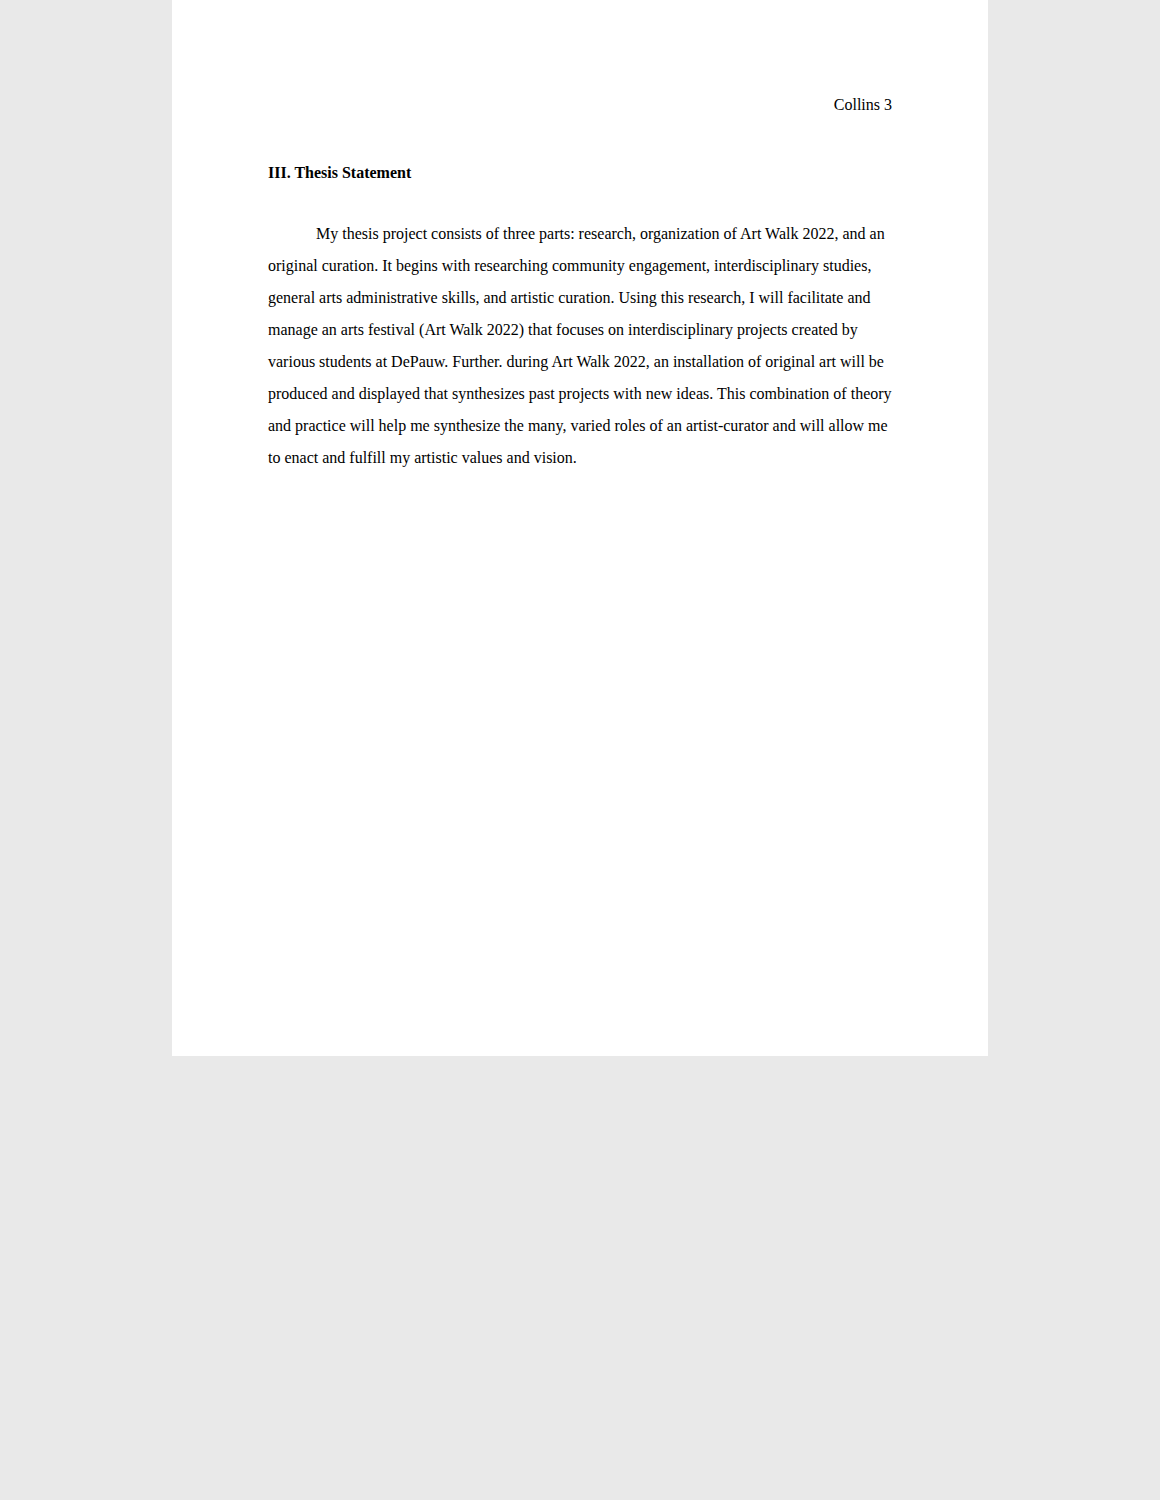Collins 3
III. Thesis Statement
My thesis project consists of three parts: research, organization of Art Walk 2022, and an original curation. It begins with researching community engagement, interdisciplinary studies, general arts administrative skills, and artistic curation. Using this research, I will facilitate and manage an arts festival (Art Walk 2022) that focuses on interdisciplinary projects created by various students at DePauw. Further. during Art Walk 2022, an installation of original art will be produced and displayed that synthesizes past projects with new ideas. This combination of theory and practice will help me synthesize the many, varied roles of an artist-curator and will allow me to enact and fulfill my artistic values and vision.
—————
## ABOUT THIS TASK
Leaving out the pictures, output each line above exactly as it is.

## ANSWER
Collins 3
III. Thesis Statement
My thesis project consists of three parts: research, organization of Art Walk 2022, and an original curation. It begins with researching community engagement, interdisciplinary studies, general arts administrative skills, and artistic curation. Using this research, I will facilitate and manage an arts festival (Art Walk 2022) that focuses on interdisciplinary projects created by various students at DePauw. Further. during Art Walk 2022, an installation of original art will be produced and displayed that synthesizes past projects with new ideas. This combination of theory and practice will help me synthesize the many, varied roles of an artist-curator and will allow me to enact and fulfill my artistic values and vision.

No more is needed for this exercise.